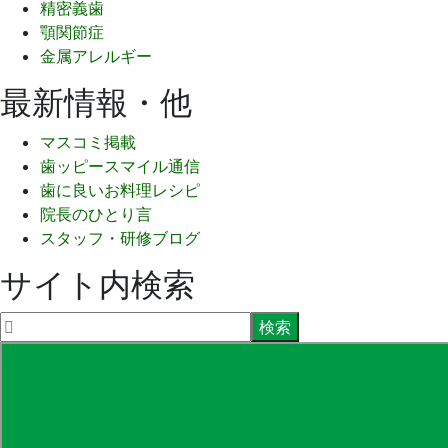
精密義歯
顎関節症
金属アレルギー
最新情報・他
マスコミ掲載
歯ッピースマイル通信
歯に良いお料理レシピ
院長のひとり言
スタッフ・研修ブログ
サイト内検索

◇ ◇ ◇ ◇ ◇ ◇ ◇

Work order —
Return all entries preceding this task exactly as they stand, leaving any picture out.

Answer for the task —
精密義歯
顎関節症
金属アレルギー
最新情報・他
マスコミ掲載
歯ッピースマイル通信
歯に良いお料理レシピ
院長のひとり言
スタッフ・研修ブログ
サイト内検索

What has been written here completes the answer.